A semi-join between two tables R and S returns rows from table R for which there is at least one row from table S with matching values in the joining columns.

(Dombrovskaya, Novikov, and Bailliekova 2021, 138)

  • Perfect for use-cases that benefit from short-circuits.

Conditions

IN / NOT IN

  SELECT *
  FROM <tbl>
  WHERE <col> IN (A, B, ..., N);

  -- Some RDBMSs also support multi-columns

  SELECT *
  FROM <tbl>
  WHERE (<col1>, <col2>) IN (...);
  • Used inside a WHERE clause instead of to avoid using multiple OR conditions.
  • The IN predicate evaluates to NULL if either the expression is NULL or the subquery returns NULL.

        -- To illustrate better, imagine that
        EXPRESSION IN (VALUE [, ...])
    
        -- Can be seem as...
        EXPRESSION = VALUE1
        OR
        EXPRESSION = VALUE2
        OR
        ...
    
        -- Which returns NULL, since NULL V (...) = NULL
    
  • NOT IN doesn't play nice if the subquery returns NULL, the predicate will return FALSE in this situation.

        -- To illustrate better, imagine that
        EXPRESSION NOT IN (VALUE [, ...])
    
        -- Can be seem as...
        EXPRESSION <> VALUE1
        AND
        EXPRESSION <> VALUE2
        AND
        ...
    

EXISTS / NOT EXISTS

  • EXISTS (subquery) evaluates and determines wheter the subquery produces a result (at least one result is enough to make the predicate return TRUE, thus making it a Semi-Join).
  • Can reference variables from the outter query.
  SELECT *
  FROM <tbl>
  WHERE <col> IN (A, B, ..., N);

ANY / SOME

  EXPRESSION OPERATOR ANY (ARRAY EXPRESSION)
  EXPRESSION OPERATOR SOME (ARRAY EXPRESSION)
  • ANY / SOME compares an expression (left) with the right side (which must yield an ARRAY) using an boolean operator.
  • ANY is TRUE if some true result is obtained. It is considered FALSE otherwise (including if the ARRAY has zero elements).
  • ANY is considered FALSE if no subquery returns TRUE.

        SELECT *
        FROM <tbl>
        WHERE <col> IN (A, B, ..., N);
    

If the array expression yields a null array, the result of ANY will be null. If the left-hand expression yields null, the result of ANY is ordinarily null (though a non-strict comparison operator could possibly yield a different result). Also, if the right-hand array contains any null elements and no true comparison result is obtained, the result of ANY will be null, not false (again, assuming a strict comparison operator). This is in accordance with SQL's normal rules for Boolean combinations of null values.

ALL

  EXPRESSION OPERATOR ALL (ARRAY EXPRESSION)
  • ALL is TRUE if all the subquery comparisons are equal or if the subquery returns no rows.
  • ALL is FALSE if at least comparisson fails.

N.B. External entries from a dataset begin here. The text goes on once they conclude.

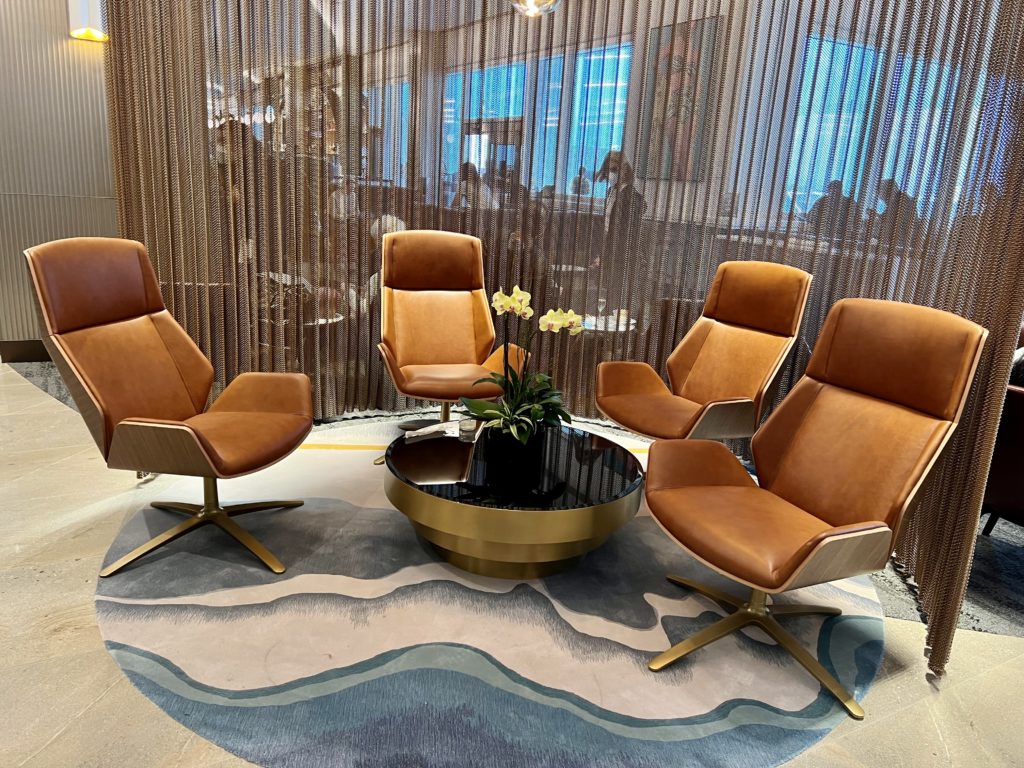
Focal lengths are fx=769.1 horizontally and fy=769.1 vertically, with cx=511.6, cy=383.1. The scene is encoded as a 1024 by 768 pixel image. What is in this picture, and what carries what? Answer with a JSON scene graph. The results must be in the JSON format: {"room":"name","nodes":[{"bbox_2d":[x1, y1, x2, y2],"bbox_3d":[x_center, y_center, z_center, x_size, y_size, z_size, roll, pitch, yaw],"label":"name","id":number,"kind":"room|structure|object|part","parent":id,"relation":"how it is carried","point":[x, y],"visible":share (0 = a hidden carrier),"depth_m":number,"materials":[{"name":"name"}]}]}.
{"room":"lobby","nodes":[
{"label":"lobby","id":0,"kind":"room"},
{"bbox_2d":[0,0,118,356],"bbox_3d":[-2.725,-1.718,4.560,3.574,3.196,0.194,-5,18,-29],"label":"wall","id":1,"kind":"structure","parent":0,"point":[1,3],"depth_m":4.58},
{"bbox_2d":[0,339,50,362],"bbox_3d":[-2.828,-0.209,4.831,2.855,0.116,0.022,-5,18,-29],"label":"baseboard","id":2,"kind":"structure","parent":1,"relation":"attached to","point":[9,358],"depth_m":4.76,"materials":[{"name":"brown wood"}]},
{"bbox_2d":[67,0,107,41],"bbox_3d":[-2.399,-2.236,4.346,0.211,0.543,0.194,-5,18,-29],"label":"wall lamp","id":3,"kind":"object","parent":1,"relation":"attached to","point":[79,31],"visible":0.87,"depth_m":4.32,"materials":[{"name":"white"}]},
{"bbox_2d":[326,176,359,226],"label":"person","id":4,"kind":"object","parent":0,"point":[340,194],"visible":0.4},
{"bbox_2d":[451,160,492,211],"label":"person","id":5,"kind":"object","parent":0,"point":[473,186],"visible":0.36,"depth_m":5.39},
{"bbox_2d":[0,357,1023,767],"bbox_3d":[-0.638,0.563,2.946,8.766,0.107,9.323,-5,18,-29],"label":"floor","id":6,"kind":"structure","parent":0,"point":[87,719],"depth_m":2.16,"materials":[{"name":"beige stone"}]},
{"bbox_2d":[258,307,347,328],"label":"side table","id":7,"kind":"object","parent":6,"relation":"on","point":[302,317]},
{"bbox_2d":[96,421,881,767],"bbox_3d":[-0.100,0.536,2.965,2.603,0.010,2.598,-5,18,-29],"label":"round rug","id":8,"kind":"object","parent":6,"relation":"on","point":[804,695],"visible":0.77,"depth_m":2.20,"materials":[{"name":"carpet"}]},
{"bbox_2d":[24,237,312,579],"bbox_3d":[-1.068,0.055,2.549,0.744,1.008,0.689,7,16,11],"label":"armchair","id":9,"kind":"object","parent":8,"relation":"on","point":[196,439],"visible":0.99,"depth_m":2.48,"materials":[{"name":"brown leather"}]},
{"bbox_3d":[-1.093,0.434,2.653,0.589,0.280,0.539,7,16,11],"label":"chair base","id":10,"kind":"part","parent":9,"relation":"part of","materials":[{"name":"gold metal"}]},
{"bbox_2d":[376,231,529,462],"bbox_3d":[-0.315,-0.185,3.598,0.667,0.992,0.798,-1,16,-18],"label":"armchair","id":11,"kind":"object","parent":8,"relation":"on","point":[463,304],"visible":0.89,"depth_m":3.69,"materials":[{"name":"leather"}]},
{"bbox_2d":[383,421,644,581],"bbox_3d":[-0.004,0.396,2.831,0.968,0.331,0.968,-5,18,-29],"label":"round coffee table","id":12,"kind":"object","parent":8,"relation":"on","point":[456,508],"visible":0.88,"depth_m":2.48,"materials":[{"name":"gold metal"}]},
{"bbox_2d":[402,420,468,441],"bbox_3d":[-0.285,0.177,2.909,0.234,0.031,0.148,-11,21,-43],"label":"paper","id":13,"kind":"object","parent":12,"relation":"on","point":[429,429],"visible":0.87,"depth_m":2.90,"materials":[{"name":"white paper"}]},
{"bbox_2d":[457,418,478,441],"bbox_3d":[-0.159,0.168,2.814,0.077,0.062,0.077,-5,18,-29],"label":"glass cup","id":14,"kind":"object","parent":12,"relation":"on","point":[469,429],"visible":1,"depth_m":2.79,"materials":[{"name":"clear glass"}]},
{"bbox_2d":[482,422,548,474],"bbox_3d":[0.010,0.197,2.667,0.209,0.135,0.204,0,16,-12],"label":"flower pot","id":15,"kind":"object","parent":12,"relation":"on","point":[490,433],"visible":0.89,"depth_m":2.58,"materials":[{"name":"black"}]},
{"bbox_2d":[464,286,582,444],"bbox_3d":[0.043,-0.052,2.610,0.394,0.540,0.423,12,17,26],"label":"orchid plant","id":16,"kind":"object","parent":15,"relation":"in","point":[492,411],"visible":0.85,"depth_m":2.61,"materials":[{"name":"green plant"}]},
{"bbox_2d":[594,261,812,447],"bbox_3d":[0.788,-0.005,3.238,0.766,0.989,0.678,-5,18,-29],"label":"armchair","id":17,"kind":"object","parent":8,"relation":"on","point":[724,358],"visible":0.94,"depth_m":3.22,"materials":[{"name":"leather"}]},
{"bbox_2d":[638,297,986,715],"bbox_3d":[0.799,0.279,2.206,0.765,0.993,0.674,-5,18,-29],"label":"armchair","id":18,"kind":"object","parent":8,"relation":"on","point":[819,538],"visible":0.99,"depth_m":2.17,"materials":[{"name":"brown leather"}]},
{"bbox_3d":[0.741,0.690,2.311,0.618,0.263,0.586,-5,18,-29],"label":"chair base","id":19,"kind":"part","parent":18,"relation":"part of","materials":[{"name":"gold metal"}]},
{"bbox_2d":[580,313,636,332],"bbox_3d":[0.464,-0.140,4.511,0.585,0.484,0.584,-5,18,-29],"label":"side table","id":20,"kind":"object","parent":6,"relation":"on","point":[624,328],"visible":0.26,"depth_m":4.35,"materials":[{"name":"white"}]},
{"bbox_2d":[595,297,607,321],"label":"drinking glass","id":21,"kind":"object","parent":20,"relation":"on","point":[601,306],"visible":0.91,"depth_m":4.11,"materials":[{"name":"clear glass"}]},
{"bbox_2d":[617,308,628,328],"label":"cup","id":22,"kind":"object","parent":20,"relation":"on","point":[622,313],"visible":0.79,"depth_m":4.22,"materials":[{"name":"white"}]},
{"bbox_2d":[590,148,645,297],"bbox_3d":[0.671,-0.847,5.041,0.433,1.249,0.464,11,17,23],"label":"person","id":23,"kind":"object","parent":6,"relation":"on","point":[615,168],"visible":0.65,"depth_m":4.88},
{"bbox_2d":[978,327,1023,539],"bbox_3d":[2.269,0.232,2.872,0.863,0.953,1.107,-5,18,-29],"label":"red armchair","id":24,"kind":"object","parent":6,"relation":"on","point":[1020,463],"visible":0.46,"depth_m":2.83,"materials":[{"name":"leather"}]},
{"bbox_2d":[508,0,561,16],"bbox_3d":[0.121,-2.040,2.793,0.287,1.333,0.292,-5,18,-29],"label":"pendant lamp","id":25,"kind":"object","parent":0,"point":[539,1],"visible":0.98,"depth_m":2.91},
{"bbox_2d":[92,0,1022,663],"bbox_3d":[0.185,-0.910,3.191,1.134,2.794,1.317,-5,18,-29],"label":"curtain","id":26,"kind":"object","parent":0,"point":[117,91],"visible":0.65,"depth_m":3.39,"materials":[{"name":"brown metal"}]},
{"bbox_2d":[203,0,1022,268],"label":"back wall","id":27,"kind":"structure","parent":0,"point":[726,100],"depth_m":5.34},
{"bbox_2d":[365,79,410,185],"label":"window","id":28,"kind":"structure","parent":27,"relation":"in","point":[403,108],"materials":[{"name":"blue glass"}]},
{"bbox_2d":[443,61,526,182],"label":"window","id":29,"kind":"structure","parent":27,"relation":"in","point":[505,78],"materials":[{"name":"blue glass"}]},
{"bbox_2d":[443,44,636,196],"bbox_3d":[0.170,-2.011,6.283,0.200,1.248,1.606,-5,18,-29],"label":"window","id":30,"kind":"structure","parent":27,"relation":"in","point":[471,153],"depth_m":6.12,"materials":[{"name":"blue glass"}]},
{"bbox_2d":[635,14,723,182],"bbox_3d":[0.885,-1.501,4.137,0.027,0.810,0.441,-5,18,-29],"label":"framed picture","id":31,"kind":"object","parent":27,"relation":"attached to","point":[681,59],"visible":0.88,"depth_m":4.11},
{"bbox_2d":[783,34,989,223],"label":"window","id":32,"kind":"structure","parent":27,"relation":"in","point":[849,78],"depth_m":5.28,"materials":[{"name":"blue glass"}]},
{"bbox_2d":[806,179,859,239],"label":"person","id":33,"kind":"object","parent":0,"point":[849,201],"visible":0.37,"depth_m":5.98},
{"bbox_2d":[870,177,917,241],"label":"person","id":34,"kind":"object","parent":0,"point":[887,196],"visible":0.33,"depth_m":6.03}
]}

If the array expression yields a null array, the result of ALL will be null. If the left-hand expression yields null, the result of ALL is ordinarily null (though a non-strict comparison operator could possibly yield a different result). Also, if the right-hand array contains any null elements and no false comparison result is obtained, the result of ALL will be null, not true (again, assuming a strict comparison operator). This is in accordance with SQL's normal rules for Boolean combinations of null values.

Subqueries as Expressions

Scalar Subquery

Results in a single row.

Multi-Row Subquery

Results in multiple rows, tipically used in the where clause with operators such as IN, NOT, EXISTS, ANY and ALL.

Correlated Subquery

A uncorrelated sub-query is a type of sub-query where the inner query doesn’t depend upon the outer query for its execution.

  SELECT
    foo,
    (SELECT
      AVG(...)
     FROM B
     WHERE B.foo = A.foo) AS bar
  FROM A;

Uncorrelated Subquery

A correlated sub-query is a type of query where the inner query depends upon the outcome of the outer query in order to perform its execution.

  SELECT
    foo,
    (SELECT
      AVG(...)
     FROM B) AS bar
  FROM A;

Subqueries as Tables

References:

Dombrovskaya, Henrietta, Boris Novikov, and Anna Bailliekova. 2021. Postgresql Query Optimization. Springer.